# My mates grow.



## UKGr0wer (Jan 5, 2010)

This is my mates n.f.t auto grow. he uses a 4ft n.f.t tank in a 2m 1.2m square tent. he uses 600 watt dual spectrum bulb with lumatek digi ballast. using canna all the way with Dr hornbys boost. he had 13 ounce dry in 7 weeks from start to finish of 5 autoflowering plants they are called il diavolo from the attitude seeds. just wanted to see what you guys think?


----------



## 2Dog (Jan 5, 2010)

looks awesome!  lol that means the devil right?  looks crystally 2Dog approves!

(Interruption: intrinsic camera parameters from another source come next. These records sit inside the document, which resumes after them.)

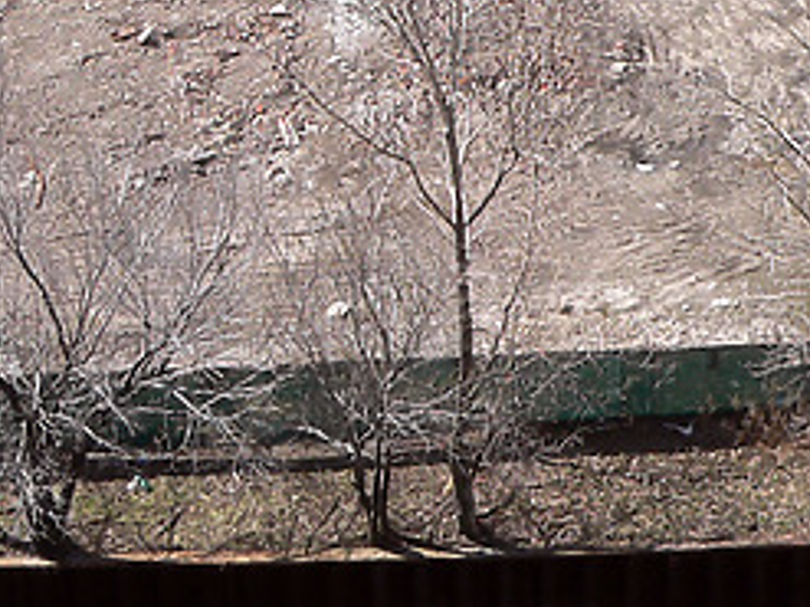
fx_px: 3064
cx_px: 715
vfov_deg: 11.1
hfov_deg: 14.9
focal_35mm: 131
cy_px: -156
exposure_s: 1/400
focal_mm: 6
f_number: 4
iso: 80
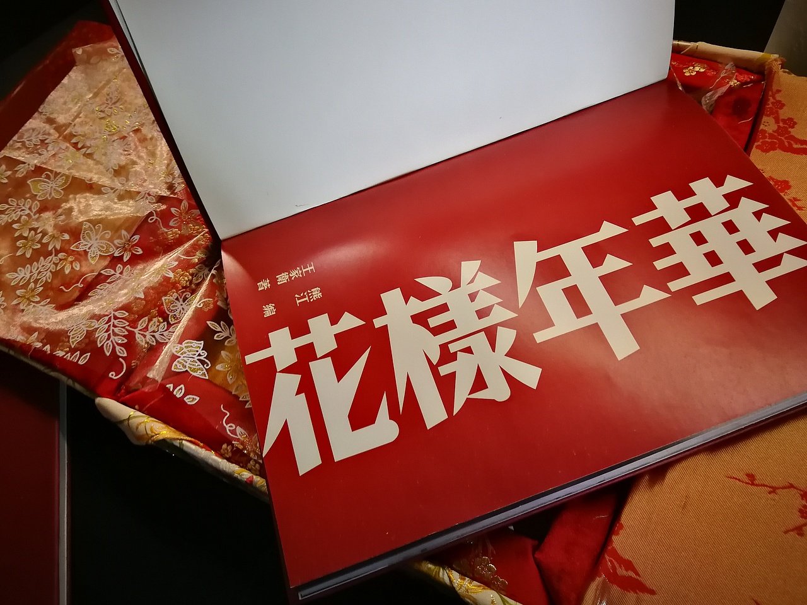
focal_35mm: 27
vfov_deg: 51.4
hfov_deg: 65.3
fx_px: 629
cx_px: 404
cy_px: 302
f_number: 2.2
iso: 400
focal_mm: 3.95
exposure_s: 1/25
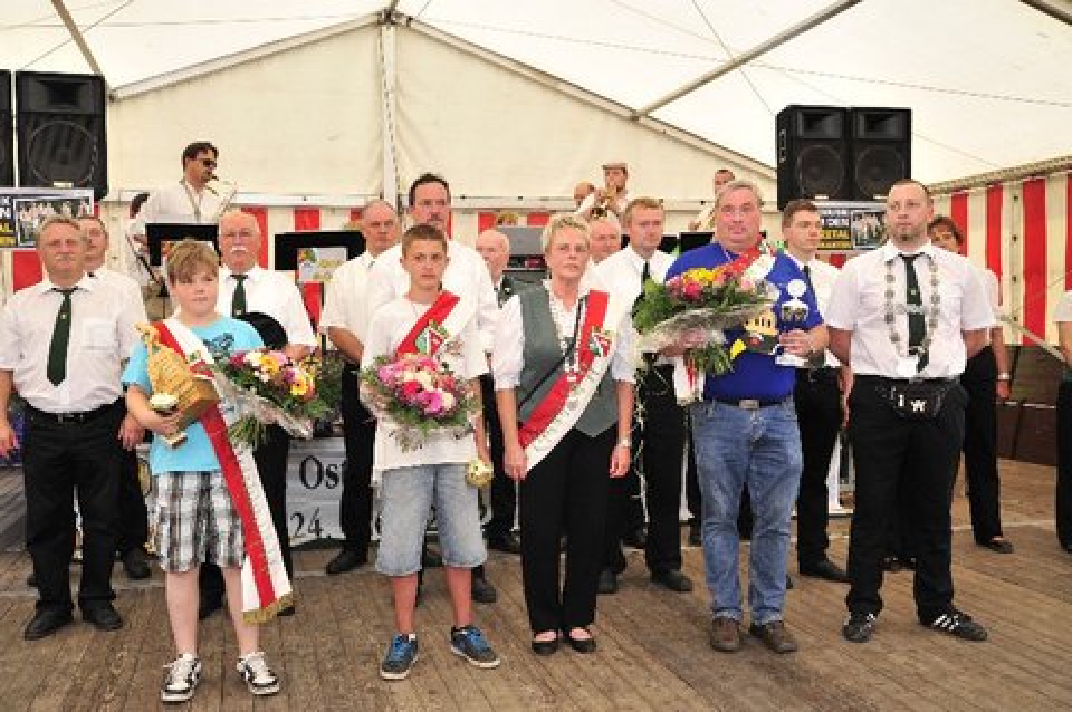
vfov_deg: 36.8
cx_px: 536
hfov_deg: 53.2
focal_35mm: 36
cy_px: 356
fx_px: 1071
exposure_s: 1/60
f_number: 7.1
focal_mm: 36
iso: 500
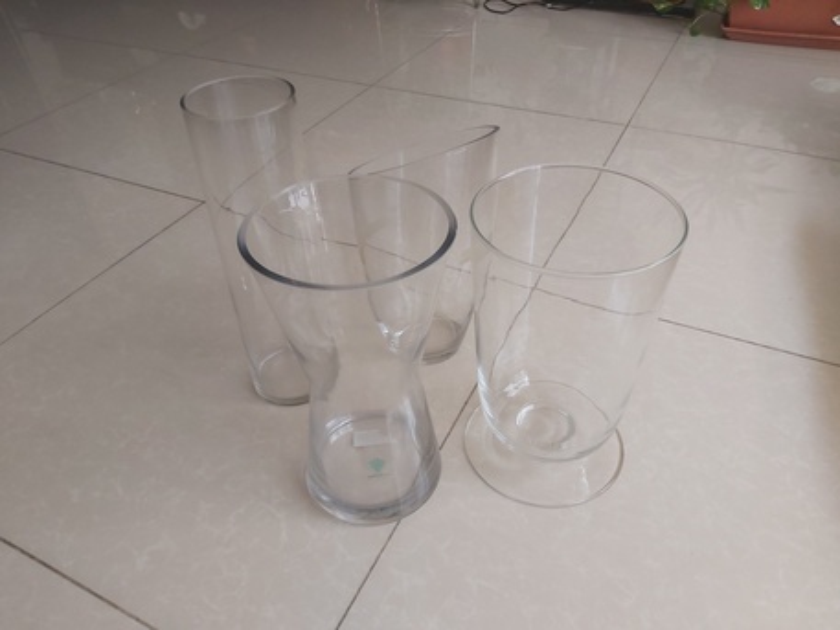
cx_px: 420
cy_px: 315
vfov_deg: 53.1
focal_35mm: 26
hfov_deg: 67.3
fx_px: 631
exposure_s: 1/50
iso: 160
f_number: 1.7
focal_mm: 3.92
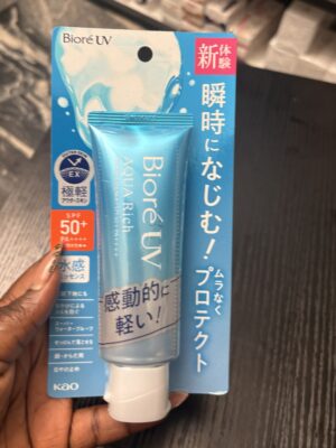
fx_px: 336
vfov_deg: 67.3
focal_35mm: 26
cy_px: 224
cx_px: 168
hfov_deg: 53.1
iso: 200
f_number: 1.6
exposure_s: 1/60
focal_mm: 5.96
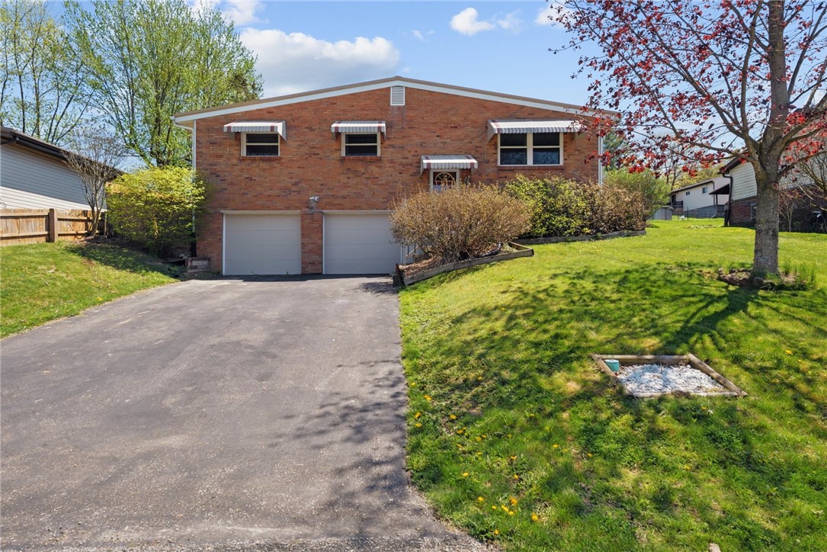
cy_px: 276
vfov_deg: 64.6
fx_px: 437
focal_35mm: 19
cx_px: 414
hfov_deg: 86.9
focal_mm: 19
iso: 50
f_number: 11
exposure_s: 1/320
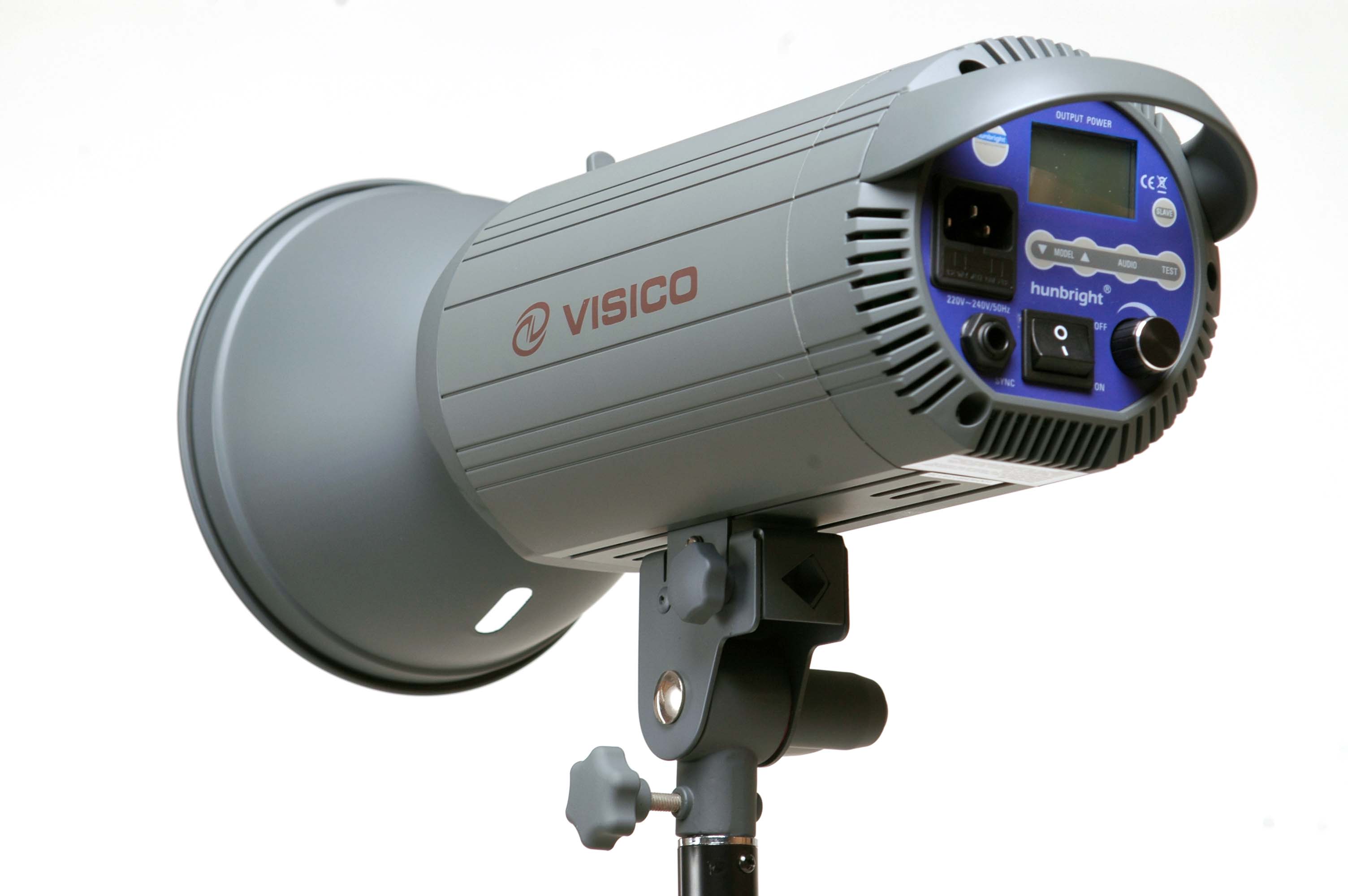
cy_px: 448
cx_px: 674
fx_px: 5612
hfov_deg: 13.7
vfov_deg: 9.1
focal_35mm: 150
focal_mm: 100
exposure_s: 1/125
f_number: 11
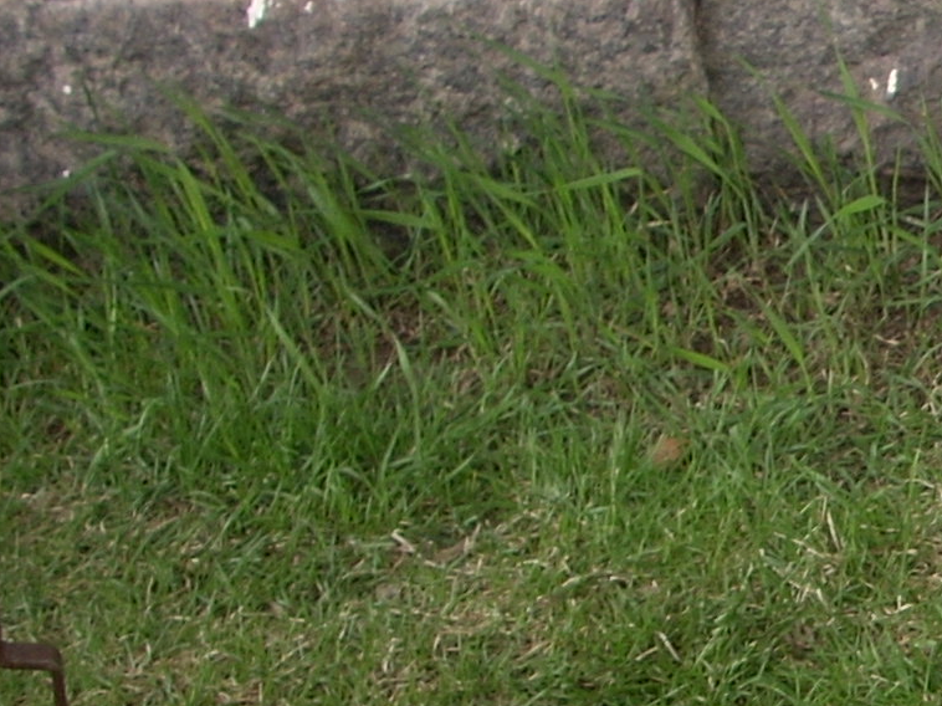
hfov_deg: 14.4
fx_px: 3401
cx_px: 1547
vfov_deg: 11.8
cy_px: 631
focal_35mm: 125
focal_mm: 6.2
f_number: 2.8
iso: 64
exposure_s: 1/77.8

I would smoke that in a hearbeat!


----------



## fruity86 (Jan 5, 2010)

ive be looking in to auto and i think that just sold them to me good result


----------



## UKGr0wer (Jan 5, 2010)

cheers people hes here now he said keep your eyes peeled for the next grow blueberry cross il diavolo just cracked 15 min ago lol

have this on him  :48:


----------



## fruity86 (Jan 5, 2010)

UKGr0wer said:
			
		

> cheers people hes here now he said keep your eyes peeled for the next grow blueberry cross il diavolo just cracked 15 min ago lol
> 
> have this on him  :48:



thank start a gj i want front seats to:watchplant:


----------



## UKGr0wer (Jan 5, 2010)

yea he will make a pic journal for me to post as he has no access to internet atm. cheers again for the input and happy smoking.


----------



## the chef (Jan 5, 2010)

That is awsome! little blue devil will be interesting!


----------



## surreptitious (Jan 5, 2010)

are there any autoflowering strains on nirvana's website?  

you know what would be cool is a representative of nirvana's on the forum.  i know on an old computer forum a representative of an advertiser would jump on the forum every once in a while to talk about their products.


----------